==== Textauszug ====

Eines aber hat sich für Heinz nie verändert in seinem bewegten Leben: Woche für Woche, Jahrzehnt für Jahrzehnt war er stets bei seiner Tante Hertha, uff’n Wedding inna Plumpe oder ab den Siebzigern am Westend im Olympiastadion – egal, ob es schneite oder schüttete, egal ob Hertha gerade wieder knapp an der Meisterschaft vorbeischrammte (in den Siebzigern, in den Neunzigern und zuletzt 2009) oder ob Berlin als einzige europäische Hauptstadt gerade wieder auf die harten Bretter der Zweiten Liga geschickt wurde (in den Siebzigern nach dem großen Bundesliga-Bestechungsskandal, als Hertha-Spieler vor einer Niederlage einen Geldkoffer vom späteren Sieger annahmen; in den Achtzigern, den Neunzigern und jetzt gerade schon wieder).

Tante Hertha und die jungen Männer – das ging nie lange gut

„So ein Mist, wie die heute wieder gespielt haben“, rief er an vielen Abenden, an denen er nach Hause kam und seinen blau-weißen Schal von seinem Körper abpulte. Aber er ging trotzdem wieder hin beim nächsten Mal, bei jedem Heimspiel war er dabei, auch wenn seine Freunde irgendwann die Lust verloren angesichts des Gegurkes auf dem Platz oder des Gepöbels außerhalb (oder weil es im Olympiastadion im Winter so oft zog). Heinz ärgerte sowieso was anderes an Hertha: „Die haben alle ihre jungen talentierten Spieler abgegeben.“ Tante Hertha und die jungen Männer – das ging nie lange gut. Sie stand offenbar auf ältere, ihr letzter Trainer Otto Rehhagel durfte sogar ganz alt aussehen.

====

Aufgaben:
a - Beantworte zum Textauszug über Heinz und Hertha diese drei Fragen:
(i) In welchem Stadion sah Heinz die Spiele ab den Siebzigern?
(ii) Was nahmen Hertha-Spieler beim Bundesliga-Bestechungsskandal vor einer Niederlage an?
(iii) Was ärgerte Heinz an Hertha?
b - Schreib aus dem Textauszug über Heinz und Hertha den Abschnitt ab, der mit den Worten „Eines aber hat“ beginnt und mit „gerade schon wieder).“ endet.
c - Setze den Textauszug über Heinz und Hertha nach seinem letzten Satz fort.

==== Gespeicherte Daten ====

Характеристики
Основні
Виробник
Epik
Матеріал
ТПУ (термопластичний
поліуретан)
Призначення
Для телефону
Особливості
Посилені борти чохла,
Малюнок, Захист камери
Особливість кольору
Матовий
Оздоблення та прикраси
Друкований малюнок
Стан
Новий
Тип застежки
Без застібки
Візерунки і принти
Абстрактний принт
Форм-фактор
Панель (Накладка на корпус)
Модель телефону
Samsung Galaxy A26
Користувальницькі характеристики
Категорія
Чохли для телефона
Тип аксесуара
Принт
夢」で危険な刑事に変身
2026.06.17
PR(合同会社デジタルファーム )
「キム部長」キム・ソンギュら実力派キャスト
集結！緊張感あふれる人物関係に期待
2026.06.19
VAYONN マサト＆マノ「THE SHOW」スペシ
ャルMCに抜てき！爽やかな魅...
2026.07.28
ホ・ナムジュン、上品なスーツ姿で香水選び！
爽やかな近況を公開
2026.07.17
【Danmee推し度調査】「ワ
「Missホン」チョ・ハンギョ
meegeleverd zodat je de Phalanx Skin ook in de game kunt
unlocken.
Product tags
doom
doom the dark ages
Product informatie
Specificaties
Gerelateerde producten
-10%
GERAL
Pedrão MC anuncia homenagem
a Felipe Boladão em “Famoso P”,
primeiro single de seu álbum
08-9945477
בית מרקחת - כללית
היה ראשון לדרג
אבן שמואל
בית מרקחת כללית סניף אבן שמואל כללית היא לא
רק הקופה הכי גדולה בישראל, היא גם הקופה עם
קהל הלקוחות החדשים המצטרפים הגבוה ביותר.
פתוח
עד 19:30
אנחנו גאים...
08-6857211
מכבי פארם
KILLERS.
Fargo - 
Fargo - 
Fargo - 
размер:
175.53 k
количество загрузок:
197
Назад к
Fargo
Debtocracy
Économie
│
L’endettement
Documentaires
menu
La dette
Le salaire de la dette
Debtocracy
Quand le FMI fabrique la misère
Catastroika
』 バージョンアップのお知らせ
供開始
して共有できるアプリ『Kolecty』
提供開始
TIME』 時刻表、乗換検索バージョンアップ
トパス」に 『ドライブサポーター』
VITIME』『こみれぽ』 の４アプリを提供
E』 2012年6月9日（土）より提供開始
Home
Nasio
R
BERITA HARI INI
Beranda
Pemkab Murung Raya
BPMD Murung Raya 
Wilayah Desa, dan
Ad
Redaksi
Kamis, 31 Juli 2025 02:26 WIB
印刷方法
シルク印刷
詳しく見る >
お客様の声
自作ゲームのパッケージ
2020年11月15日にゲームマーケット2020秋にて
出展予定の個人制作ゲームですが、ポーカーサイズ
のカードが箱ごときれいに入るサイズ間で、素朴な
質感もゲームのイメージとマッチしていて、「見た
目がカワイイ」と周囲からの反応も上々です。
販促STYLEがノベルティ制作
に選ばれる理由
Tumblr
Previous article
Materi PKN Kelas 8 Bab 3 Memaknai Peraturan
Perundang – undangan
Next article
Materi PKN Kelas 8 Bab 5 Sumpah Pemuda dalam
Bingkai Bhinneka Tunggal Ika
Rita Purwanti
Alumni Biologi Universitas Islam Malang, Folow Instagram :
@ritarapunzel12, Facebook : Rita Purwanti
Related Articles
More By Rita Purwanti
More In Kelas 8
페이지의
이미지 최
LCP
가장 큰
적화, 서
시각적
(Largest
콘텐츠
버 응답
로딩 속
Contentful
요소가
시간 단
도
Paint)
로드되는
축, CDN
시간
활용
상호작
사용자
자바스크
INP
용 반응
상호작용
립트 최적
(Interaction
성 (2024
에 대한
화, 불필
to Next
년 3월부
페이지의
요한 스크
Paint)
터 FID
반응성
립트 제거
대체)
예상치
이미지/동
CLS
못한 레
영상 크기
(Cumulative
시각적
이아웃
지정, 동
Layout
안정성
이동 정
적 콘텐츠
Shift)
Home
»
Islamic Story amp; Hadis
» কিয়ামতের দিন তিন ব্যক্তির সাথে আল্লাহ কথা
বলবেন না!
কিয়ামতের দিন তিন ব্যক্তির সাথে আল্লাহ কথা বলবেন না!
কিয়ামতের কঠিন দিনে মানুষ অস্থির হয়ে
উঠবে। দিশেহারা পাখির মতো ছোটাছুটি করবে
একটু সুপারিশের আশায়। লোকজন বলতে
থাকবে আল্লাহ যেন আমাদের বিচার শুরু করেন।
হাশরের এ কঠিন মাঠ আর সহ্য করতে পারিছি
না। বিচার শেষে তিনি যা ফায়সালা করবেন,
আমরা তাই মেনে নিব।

====
==== Gespeicherte Daten ====

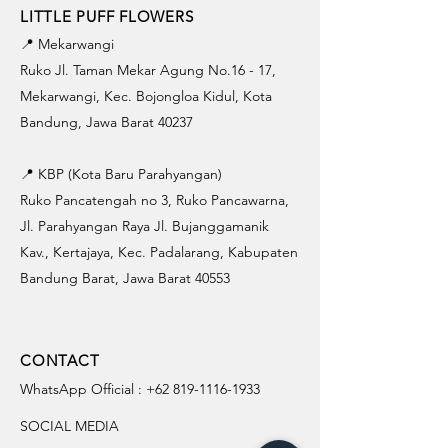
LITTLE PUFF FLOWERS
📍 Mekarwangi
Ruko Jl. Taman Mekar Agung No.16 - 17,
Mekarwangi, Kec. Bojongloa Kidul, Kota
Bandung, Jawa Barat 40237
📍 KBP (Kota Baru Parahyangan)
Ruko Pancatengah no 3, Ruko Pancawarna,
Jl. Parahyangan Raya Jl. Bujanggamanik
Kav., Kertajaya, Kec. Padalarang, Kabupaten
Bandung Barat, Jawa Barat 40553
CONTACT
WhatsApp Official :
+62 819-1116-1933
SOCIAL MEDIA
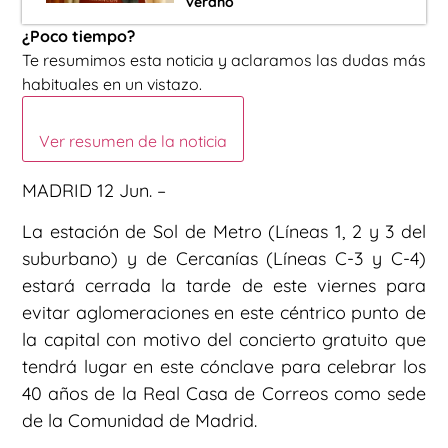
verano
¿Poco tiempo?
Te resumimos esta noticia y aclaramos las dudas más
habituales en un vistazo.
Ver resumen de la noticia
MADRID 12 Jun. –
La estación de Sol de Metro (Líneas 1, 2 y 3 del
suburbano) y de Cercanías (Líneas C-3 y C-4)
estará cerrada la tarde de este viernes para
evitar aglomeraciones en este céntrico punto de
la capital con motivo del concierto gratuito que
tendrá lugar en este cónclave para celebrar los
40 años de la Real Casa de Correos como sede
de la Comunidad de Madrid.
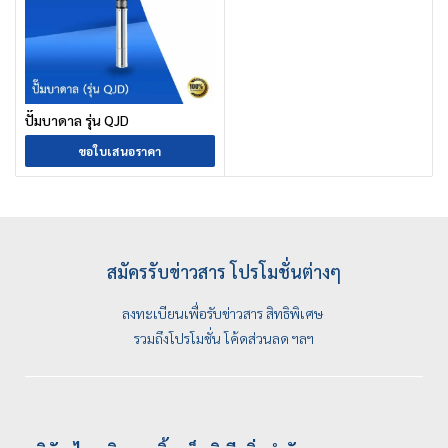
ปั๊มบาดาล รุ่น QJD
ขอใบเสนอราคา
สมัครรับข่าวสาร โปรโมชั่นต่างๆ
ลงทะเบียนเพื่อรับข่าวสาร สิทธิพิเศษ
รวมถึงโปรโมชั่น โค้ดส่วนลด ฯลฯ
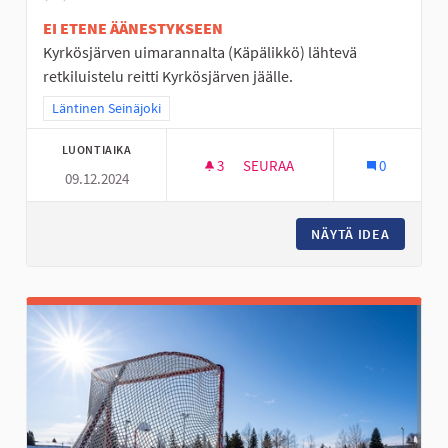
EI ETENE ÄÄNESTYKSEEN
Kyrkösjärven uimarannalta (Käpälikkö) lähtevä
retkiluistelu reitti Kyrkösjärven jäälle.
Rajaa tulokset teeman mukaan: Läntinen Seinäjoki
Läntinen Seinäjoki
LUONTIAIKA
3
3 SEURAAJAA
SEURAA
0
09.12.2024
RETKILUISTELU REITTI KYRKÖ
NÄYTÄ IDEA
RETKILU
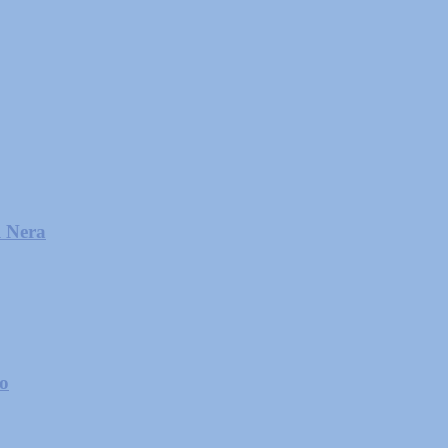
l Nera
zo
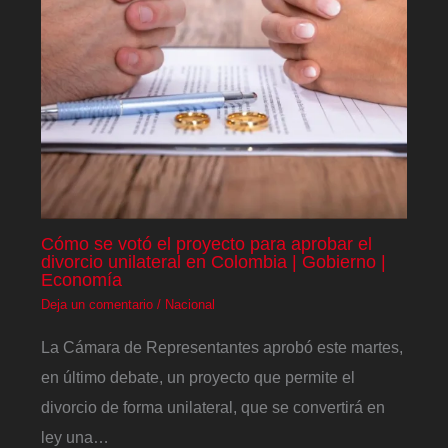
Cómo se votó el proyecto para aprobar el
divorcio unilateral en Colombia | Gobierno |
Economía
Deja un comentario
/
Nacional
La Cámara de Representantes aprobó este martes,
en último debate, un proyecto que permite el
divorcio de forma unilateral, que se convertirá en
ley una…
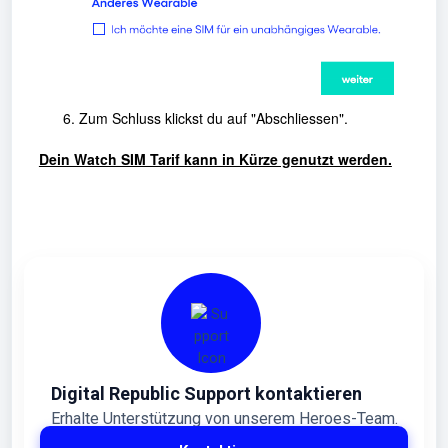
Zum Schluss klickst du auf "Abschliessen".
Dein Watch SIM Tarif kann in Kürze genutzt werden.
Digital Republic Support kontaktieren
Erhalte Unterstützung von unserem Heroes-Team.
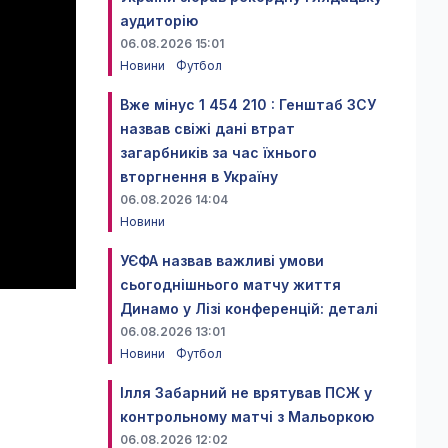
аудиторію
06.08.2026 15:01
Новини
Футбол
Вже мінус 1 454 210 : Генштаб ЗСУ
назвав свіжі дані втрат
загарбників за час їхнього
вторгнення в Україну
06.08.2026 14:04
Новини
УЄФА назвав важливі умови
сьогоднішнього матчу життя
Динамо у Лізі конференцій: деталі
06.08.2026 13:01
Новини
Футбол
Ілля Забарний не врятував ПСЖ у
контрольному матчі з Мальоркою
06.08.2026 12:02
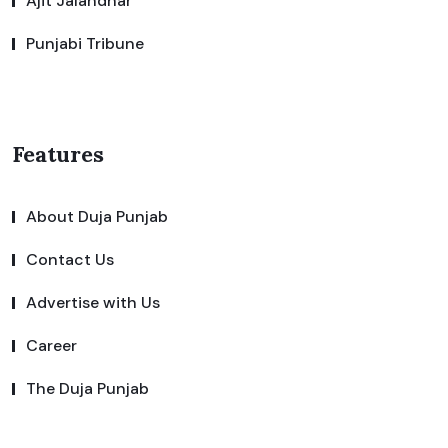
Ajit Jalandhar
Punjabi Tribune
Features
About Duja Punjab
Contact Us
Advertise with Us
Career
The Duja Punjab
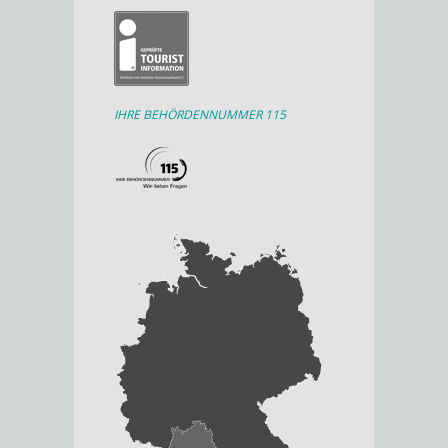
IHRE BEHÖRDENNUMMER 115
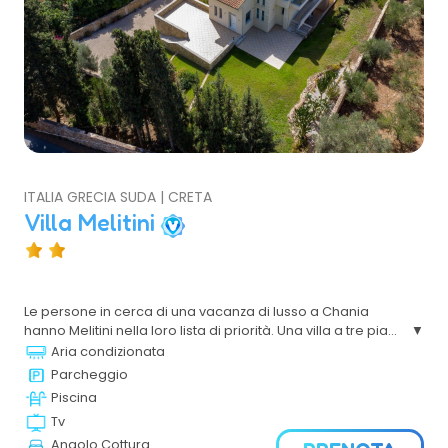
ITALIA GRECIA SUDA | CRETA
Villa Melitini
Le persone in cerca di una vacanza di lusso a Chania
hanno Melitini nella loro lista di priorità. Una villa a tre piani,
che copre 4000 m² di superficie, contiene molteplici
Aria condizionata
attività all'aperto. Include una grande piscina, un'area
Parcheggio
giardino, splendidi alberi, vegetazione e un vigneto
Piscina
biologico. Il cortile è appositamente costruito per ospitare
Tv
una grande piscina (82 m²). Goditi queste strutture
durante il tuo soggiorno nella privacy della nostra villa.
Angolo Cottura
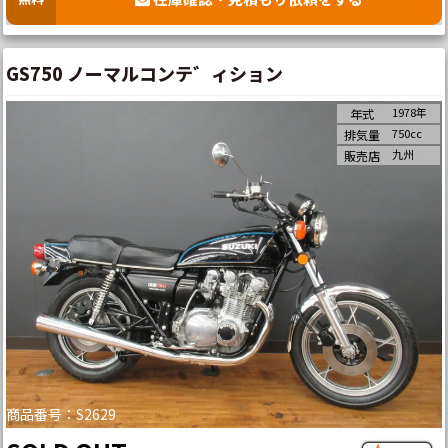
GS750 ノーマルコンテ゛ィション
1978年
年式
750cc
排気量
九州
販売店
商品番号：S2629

====
==== Gespeicherte Daten ====

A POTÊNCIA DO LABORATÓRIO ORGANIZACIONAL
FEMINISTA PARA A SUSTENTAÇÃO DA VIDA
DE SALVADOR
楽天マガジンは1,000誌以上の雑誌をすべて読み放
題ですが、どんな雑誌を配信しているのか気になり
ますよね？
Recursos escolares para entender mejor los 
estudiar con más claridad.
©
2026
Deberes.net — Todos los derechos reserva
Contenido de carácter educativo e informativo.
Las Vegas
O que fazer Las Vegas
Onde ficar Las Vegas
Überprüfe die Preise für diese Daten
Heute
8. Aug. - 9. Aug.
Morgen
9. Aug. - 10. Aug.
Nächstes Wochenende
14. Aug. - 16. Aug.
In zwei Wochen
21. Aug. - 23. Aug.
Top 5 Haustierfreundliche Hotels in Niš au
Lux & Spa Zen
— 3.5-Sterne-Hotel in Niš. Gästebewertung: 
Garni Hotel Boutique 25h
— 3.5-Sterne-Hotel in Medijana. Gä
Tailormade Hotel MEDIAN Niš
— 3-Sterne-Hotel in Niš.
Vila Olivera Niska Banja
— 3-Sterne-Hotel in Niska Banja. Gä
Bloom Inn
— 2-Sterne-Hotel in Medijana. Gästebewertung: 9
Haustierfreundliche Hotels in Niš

====

Erwartete Antworten:
a -
(i) Im Olympiastadion am Westend.
(ii) Einen Geldkoffer vom späteren Sieger.
(iii) Dass Hertha alle jungen talentierten Spieler abgegeben hat.

b -
Eines aber hat sich für Heinz nie verändert in seinem bewegten Leben: Woche für Woche, Jahrzehnt für Jahrzehnt war er stets bei seiner Tante Hertha, uff’n Wedding inna Plumpe oder ab den Siebzigern am Westend im Olympiastadion – egal, ob es schneite oder schüttete, egal ob Hertha gerade wieder knapp an der Meisterschaft vorbeischrammte (in den Siebzigern, in den Neunzigern und zuletzt 2009) oder ob Berlin als einzige europäische Hauptstadt gerade wieder auf die harten Bretter der Zweiten Liga geschickt wurde (in den Siebzigern nach dem großen Bundesliga-Bestechungsskandal, als Hertha-Spieler vor einer Niederlage einen Geldkoffer vom späteren Sieger annahmen; in den Achtzigern, den Neunzigern und jetzt gerade schon wieder).

c -
Lange Liebe birgt oft ein Geheimnis in sich. Vielleicht das: Mitfiebern und Händchenhalten, wenn es nicht läuft. Ungläubiges Genießen, wenn plötzlich alles passt. Ständiges Neuentdecken alter Schrulligkeiten. Es muss nur drüber lachen können, wer in Würde altern will.

Heinz und seine Frau können drüber lachen, auch über sich selbst. Sie erträgt die unglückliche Liebe ihres Mannes schon einige Jahrzehnte lang, richtete auch ihre Pläne und Emotionen nach Herthas Spielplan aus, „Ich bin eben eine Hertha-Braut“, sagt sie. Er schaut sie an und gibt ihr einen lautlosen Kuss durch die Luft.

Das letzte Mal vor seinem Sturz, der ihn vor zwei Jahren fast um sein Leben brachte, waren sie gemeinsam im Olympiastadion: Petra und Heinz bei Tante Hertha. „Es war gegen Hannover, Hertha hat gewonnen“, sagt Heinz. „Siehste, da gehe ich mal mit, dann gewinnen sie auch“, sagt Petra. Siehste, lohnt sich doch, bei mir vorbeizukommen, würde Hertha sagen, wenn die Tante reden könnte.

"Union? Die spielen doch in den Ost-Sektoren"

Ob er noch ein letztes Mal vorbeikommt? Heinz weiß nicht, wie das gehen kann mit seinem Rollstuhl, aber er möchte schon gerne noch mal die blau-weiße Ostkurve mit den tausenden Fans sehen, die neuen Spieler anfeuern, die mal wieder den Wiederaufstieg schaffen sollen. Wie wärs mit dem Derby gegen den 1. FC Union, dem nächsten Berliner Zweitligaduell mit Erstliga-Atmosphäre? „Union? Die spielen doch in den Ost-Sektoren“, sagt Heinz. Recht hat er ja, irgendwie: Union ist der Verein der Schlosserjungs aus Köpenick, 46 Jahre jung und doch mit viel Tradition. „Ja, da komm ich mit“, sagt Heinz.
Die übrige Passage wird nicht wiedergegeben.